# Identifying the Rear Diff



## Jim (Oct 30, 2008)

Hey Guys, 

I finally got the correct gears for the rear end locally once I got the old ones out. I used Rukee's method to initially identify what I had in the car (2.56) and it was absolutely accurate (Nice Trick Rukee, thanks)

What I found is I have a 8.5" rear end with no C-Clips. The axles bolt at the hubs. From what I could tell it appears that this may be an early 70's vintage rear end. I couldn't find any numbers on it either. There are some numbers on the ring and pinion but I don't know if there is way to cross reference.

Anyone know how I might identify this?

Thanks

Jim


----------



## Tri-Power (Jan 10, 2008)

sounds like you quite possibly could have an original, or close to original rear end in the car. Here is the thread I gfot going when I was trying to ID my '66 axle housing....

1966 differential ID - Pontiac GTO Forum

hopefully that helps a little.


----------



## Jim (Oct 30, 2008)

Well, It makes me feel a little better that it may be the correct rear end. Did you have c-clips on your axles or were the held in with plates at the drums.

Also, I had to change the carrier because the one I had in there would not work with the lower gears. I went from 2.56 to 3.42. I don't understand why anyone would have the 2.56's. Regardless, since I had to change the carrier I went with a posi, better burn outs.

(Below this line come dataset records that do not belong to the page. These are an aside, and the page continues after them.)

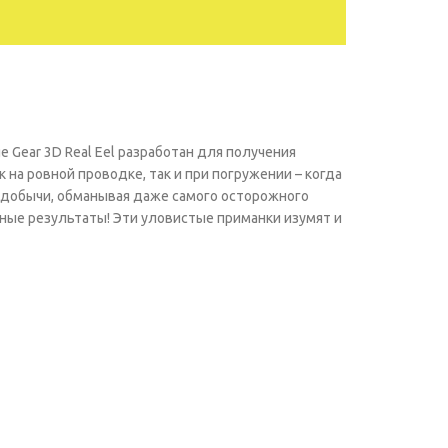
Gear 3D Real Eel разработан для получения
 на ровной проводке, так и при погружении – когда
 добычи, обманывая даже самого осторожного
ные результаты! Эти уловистые приманки изумят и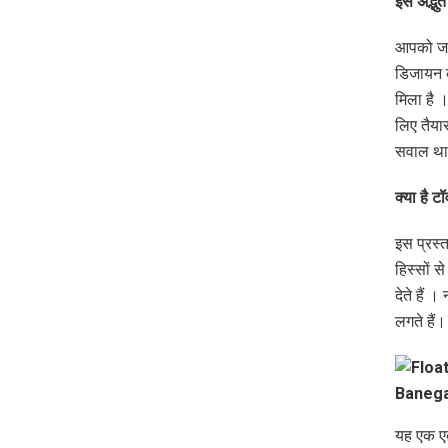
इस अद्भुत
आपको जान
डिजायन क
मिला है 
लिए तैया
सवाल था 
क्‍या है
इस प्रस्
हिस्सों स
देते हैं 
लगते हैं।
यह एक एक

Does anyone have any need for my old gears and carrier?

Let me know.


----------



## geeteeohguy (Feb 2, 2008)

The correct rear end for your car will not have any c-clips for the axles. Pontiac axles are held in at the flange. Again, sounds like you have the "correct" rear end for your car. 2:56 gears came in 6 cylinder Tempests and also in V8 Tempest/leMans/GTO's as an "economy"gear, and also was used in air conditioned cars: lower revs=less engine heat. Great for a Highway cruiser, but not the best for a musclecar. My favorite ratio for both stick and auto GTO's is a 3.23. I have 3.36 gears in both of mine, and they work well all-around.


----------



## Tri-Power (Jan 10, 2008)

Like Jeff said, mine also has the bolt-in flanges. None of that c-clip nonsense for us!


----------



## 67gteeoh (Dec 17, 2008)

Jim said:


> Hey Guys,
> 
> I finally got the correct gears for the rear end locally once I got the old ones out. I used Rukee's method to initially identify what I had in the car (2.56) and it was absolutely accurate (Nice Trick Rukee, thanks)
> 
> ...



I too am changing the gears in my 67 and ran into a similiar problem. I ordered what I thought should be the correct gear set from Randy's which was a 8.2 BOP, 3.36 ratio to replace the 3.90's currently in the car. 
When my mechanic took the rear end apart, he measured the old ring gear at 8.5 with a 30 spline pinion which I believe puts it somewhere in the early 70's. I have not yet run the numbers......that's next. 


So now I'm confused, what I thought was the original rear end in the car turns out NOT to be. I am now suspecting that someone might have changed it with a newer year. 

So now it's back to Randy's to re-order the 8.5, hassle with the returns. I'll have to go with a 3.42 since they don't make 3.36's in a 8.5" ring gear.


----------



## Jim (Oct 30, 2008)

*3.42's*

That's what I wound up putting in mine and I love em. I don't know that I want to be running 80 mph with them but 65 to 70 is fine and low end is alot better !!!!!!!


----------



## 67gteeoh (Dec 17, 2008)

Jim said:


> That's what I wound up putting in mine and I love em. I don't know that I want to be running 80 mph with them but 65 to 70 is fine and low end is alot better !!!!!!!


It's a HUGE difference from the 3.90's and I love it!! The car is actually a pleasure to drive now. I do not have a tach so I'm unsure of the RPM at 65-70, but I must say it's alot better.


----------